Tannehill: "Offense needs to stay on the field longer."
The slower the Dolphins were on offense last year, the better they played.
That wasn’t the plan, of course.
Adam Gase arrived in town wanting to run the no-huddle, up-tempo offense that made him famous in Denver.
Problem was, his new players couldn’t execute the way Peyton Manning and friends could. The Dolphins went three-and-out far too often last year, exposing their defense to an unfair number of snaps.
As a result, they lost four of their first five games.
They then hit the brakes like a kid with a learner’s permit on the highway, and only started winning when they went back to a huddle.
“I don't think we knew as an offense all the details of what we needed to do to make it happen quickly,” Dolphins quarterback Ryan Tannehill said after minicamp Tuesday. “We were able to do it, but we weren't doing it quickly. And if you can't do it quickly, you might as well huddle and everyone get some time to think about exactly what they have to do. The whole part of no-huddle is to keep pressure on the defense and you're allowing defensive linemen to sub in and sub out and not keeping that heat on them, you might as well huddle. I think that's kind of the crossroads we hit last year.”
Year 2 should be different, though. Or at least that’s the hope in Davie. This is the year to “Zero In,” as Gase has famously preached. To learn your assignment so well that you react, not think. To turn five-yard plays into 50-yard touchdowns.
Tannehill said goal No. 1 for the offense this offseason is to “stay on the field longer; I think we didn't have enough plays as an offense.” The Dolphins ranked 25th in third-down conversions in 2016 (36.7 percent) and had the second-fewest first downs in all of football (278).
So the Dolphins might want to go fast, but they need to earn that right, Gase cautioned Tuesday.

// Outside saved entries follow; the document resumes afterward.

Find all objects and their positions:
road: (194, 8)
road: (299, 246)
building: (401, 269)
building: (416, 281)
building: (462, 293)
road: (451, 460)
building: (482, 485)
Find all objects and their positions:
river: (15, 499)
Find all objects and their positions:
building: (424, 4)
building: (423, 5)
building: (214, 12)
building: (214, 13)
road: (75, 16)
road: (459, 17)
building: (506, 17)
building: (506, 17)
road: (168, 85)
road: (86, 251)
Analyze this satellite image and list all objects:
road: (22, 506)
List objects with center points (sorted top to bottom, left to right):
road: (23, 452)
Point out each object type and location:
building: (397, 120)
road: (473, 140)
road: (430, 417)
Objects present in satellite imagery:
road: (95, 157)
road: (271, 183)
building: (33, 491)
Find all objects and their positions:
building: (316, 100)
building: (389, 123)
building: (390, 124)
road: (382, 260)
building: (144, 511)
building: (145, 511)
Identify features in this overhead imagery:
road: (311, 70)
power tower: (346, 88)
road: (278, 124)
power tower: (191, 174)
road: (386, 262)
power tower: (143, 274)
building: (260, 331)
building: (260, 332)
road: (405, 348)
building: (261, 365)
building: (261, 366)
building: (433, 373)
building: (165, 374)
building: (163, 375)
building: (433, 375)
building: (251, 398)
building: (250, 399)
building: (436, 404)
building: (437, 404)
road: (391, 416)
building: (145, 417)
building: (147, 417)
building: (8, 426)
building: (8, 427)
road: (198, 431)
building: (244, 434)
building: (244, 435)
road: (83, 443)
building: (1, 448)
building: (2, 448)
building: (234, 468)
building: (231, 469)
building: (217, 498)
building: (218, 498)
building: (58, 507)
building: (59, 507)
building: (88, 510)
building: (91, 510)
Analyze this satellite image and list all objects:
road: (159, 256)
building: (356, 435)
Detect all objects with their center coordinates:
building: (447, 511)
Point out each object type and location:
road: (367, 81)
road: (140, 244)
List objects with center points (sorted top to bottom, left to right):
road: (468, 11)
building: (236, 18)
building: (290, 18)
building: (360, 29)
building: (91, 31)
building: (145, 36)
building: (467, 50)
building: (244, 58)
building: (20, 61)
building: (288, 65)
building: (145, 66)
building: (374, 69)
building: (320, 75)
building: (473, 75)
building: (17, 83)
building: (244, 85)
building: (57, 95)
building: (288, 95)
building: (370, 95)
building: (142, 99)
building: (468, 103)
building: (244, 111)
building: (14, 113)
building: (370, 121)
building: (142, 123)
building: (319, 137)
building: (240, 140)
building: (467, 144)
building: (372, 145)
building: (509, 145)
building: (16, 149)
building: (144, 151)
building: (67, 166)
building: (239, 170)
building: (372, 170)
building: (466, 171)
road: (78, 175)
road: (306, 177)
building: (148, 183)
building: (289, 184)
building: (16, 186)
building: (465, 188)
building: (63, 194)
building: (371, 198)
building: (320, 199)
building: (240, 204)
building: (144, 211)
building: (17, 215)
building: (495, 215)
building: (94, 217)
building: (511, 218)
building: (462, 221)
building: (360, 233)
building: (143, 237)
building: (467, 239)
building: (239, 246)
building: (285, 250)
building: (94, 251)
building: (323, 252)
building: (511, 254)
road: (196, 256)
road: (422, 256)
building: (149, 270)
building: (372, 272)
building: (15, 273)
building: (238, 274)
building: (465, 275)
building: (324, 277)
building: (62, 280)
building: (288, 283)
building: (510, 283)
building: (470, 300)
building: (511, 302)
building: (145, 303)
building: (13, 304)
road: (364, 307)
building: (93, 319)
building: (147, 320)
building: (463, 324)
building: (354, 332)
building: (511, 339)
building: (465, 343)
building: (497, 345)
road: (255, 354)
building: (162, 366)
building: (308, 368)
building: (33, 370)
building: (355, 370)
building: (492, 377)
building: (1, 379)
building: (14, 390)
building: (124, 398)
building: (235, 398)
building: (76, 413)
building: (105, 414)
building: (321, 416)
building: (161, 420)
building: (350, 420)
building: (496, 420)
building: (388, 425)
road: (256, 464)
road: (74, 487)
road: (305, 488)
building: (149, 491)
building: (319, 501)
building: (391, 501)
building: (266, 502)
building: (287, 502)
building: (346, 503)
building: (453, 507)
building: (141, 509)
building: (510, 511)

“It doesn't do any good if we go three-and-out, three-and-out, three-and-out and we keep putting the defense out there and we're not moving the ball on offense and they're constantly on the field,” Gase said. “If we're lopsided play-wise where there's 40 defensive plays and there's 15 offensive plays. You get in the fourth quarter and get back in the game, now all of the sudden your defense is dead tired and it's hard for them to stop anybody.”
Gase added: “That's where we put ourselves in some bad situations last year where the defense played so well for so long and then when you need them help finish that game off because we finally got back in the game, they burned it all trying to keep us in the game. That's where we need to do a better job of keeping those two sides of the ball more balanced as far as the play number goes. If we can do that, then you have the opportunity to be able to kind of keep that higher tempo of speed on offense.”
The only way to play fast in a game is to effectively play fast in practice. And that’s been the mandate this spring. Tuesday was a lot of hurry-up, no huddle, but with mixed success. Tannehill said he’s seen marked improvement from even the first week of OTAs, less than a month ago. But there were some miscues Tuesday, as both he and Matt Moore threw bad interceptions.
“We're always going to start fast,” Gase said of the Dolphins’ 2017 philosophy. “It's easier to hit the brakes than to speed up. ... There's not a lot of standing around. That's what you want. Today was a good deal for me just to stand back and watch and seeing how fast some of the calls were coming in and how fast those guys were getting lined up and ready to play. The calls were coming out and they were ready to go.”